I'll bet you'd like Hans' blog. Here are a couple of highlights:
Kid Power
Guitar Hero Jam

I'll be catching up a few saved blogs and half-blogs in the next couple of weeks. I haven't had decent internet access when/where I've had time to write, and haven't had time to write at home. Like now. Bye!

Friday, October 2, 2009

Improv Boobs

Wait. No. This isn't about improv boobs. Improv boobs are funny, unnaturally large, unnaturally saggy, or unnaturally gravity-resistant. Improv boobs magically appear on players of either gender, and you can do anything to them without being creepy.

This is about real boobs, the ones attached to me, and the protocol of their onstage usage. It's about personal respect.

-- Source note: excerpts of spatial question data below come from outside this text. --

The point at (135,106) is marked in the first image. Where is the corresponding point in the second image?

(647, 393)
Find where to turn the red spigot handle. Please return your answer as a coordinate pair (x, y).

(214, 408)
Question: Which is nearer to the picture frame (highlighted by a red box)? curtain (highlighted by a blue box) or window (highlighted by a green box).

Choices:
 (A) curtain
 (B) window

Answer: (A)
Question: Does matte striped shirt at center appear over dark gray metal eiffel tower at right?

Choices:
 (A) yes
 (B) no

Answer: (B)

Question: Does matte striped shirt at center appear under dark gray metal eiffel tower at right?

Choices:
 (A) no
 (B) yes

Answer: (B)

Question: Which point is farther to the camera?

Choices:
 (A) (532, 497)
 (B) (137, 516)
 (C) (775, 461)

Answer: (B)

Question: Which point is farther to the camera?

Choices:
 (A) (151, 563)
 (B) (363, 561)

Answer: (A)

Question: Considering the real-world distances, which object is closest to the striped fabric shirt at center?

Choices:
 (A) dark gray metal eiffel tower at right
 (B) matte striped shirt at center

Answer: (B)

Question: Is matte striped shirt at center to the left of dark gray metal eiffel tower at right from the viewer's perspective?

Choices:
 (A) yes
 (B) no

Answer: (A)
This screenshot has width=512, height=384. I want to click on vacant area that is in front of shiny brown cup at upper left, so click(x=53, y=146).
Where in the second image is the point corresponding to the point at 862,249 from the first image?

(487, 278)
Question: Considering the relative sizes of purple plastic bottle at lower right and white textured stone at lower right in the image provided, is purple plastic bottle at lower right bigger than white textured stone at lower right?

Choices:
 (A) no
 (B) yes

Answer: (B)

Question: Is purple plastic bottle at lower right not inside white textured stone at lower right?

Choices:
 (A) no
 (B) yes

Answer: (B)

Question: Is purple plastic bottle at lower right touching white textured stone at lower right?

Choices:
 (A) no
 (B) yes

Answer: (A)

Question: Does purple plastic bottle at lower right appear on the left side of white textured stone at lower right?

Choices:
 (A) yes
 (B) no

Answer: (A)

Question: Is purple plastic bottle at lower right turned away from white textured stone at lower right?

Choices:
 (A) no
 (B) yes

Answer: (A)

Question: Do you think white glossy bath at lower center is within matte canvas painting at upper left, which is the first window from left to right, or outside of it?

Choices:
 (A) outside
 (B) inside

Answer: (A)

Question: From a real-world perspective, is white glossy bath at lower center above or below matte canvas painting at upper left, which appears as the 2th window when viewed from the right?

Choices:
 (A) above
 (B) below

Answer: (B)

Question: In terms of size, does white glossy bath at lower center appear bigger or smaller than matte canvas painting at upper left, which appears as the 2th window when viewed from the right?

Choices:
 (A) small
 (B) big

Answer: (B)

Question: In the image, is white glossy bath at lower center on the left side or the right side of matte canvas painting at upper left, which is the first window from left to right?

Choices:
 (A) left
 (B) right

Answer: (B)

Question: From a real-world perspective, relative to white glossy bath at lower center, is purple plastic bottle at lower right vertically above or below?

The boobs are my toys, and when I bring them onstage, I get to control them. I decide when they get to be played with, and by whom. My character might use them to offer comfort, or as a weapon. If your character discovers a reason to physically interact with them, you need to communicate that to me.

It's just like any dangerous physical move: slow it down and/or check in with eye contact first. Make sure I know where you're headed. I won't block you if it's what needs to happen (and if you aren't creepy and inappropriate offstage, which most people in KC improv thankfully are not)- and if I need to block, it'll be funny and the scene can keep going with minimal damage to the fourth wall. Don't sneak up on my boobs. Don't make a fast move from where I can't see you. And for fuck's sake, don't make mouth contact unless we're REALLY cool. There are, like, a dozen funny ways to get any point across without violating my personal boobs (and making me feel like vomiting for the next six weeks).

Being in a troupe or workshop together doesn't implicitly give you permission to maul my boobs. Even previous offstage joking concerning said boobs doesn't give you permission. The only long-term permission is a verbal discussion: "I trust you, and I'm cool with whatever physicality the scene calls for."

Finally, here's a tip for those in troupe leadership positions: if there's a boob violation between two of your players, and the one with the boobs is clearly not okay with it, don't brush her off with "You should have expected it," and then have a good laugh with the boob-mauler. That's like the judge who tells the rape victim, "You shouldn't have worn a short skirt."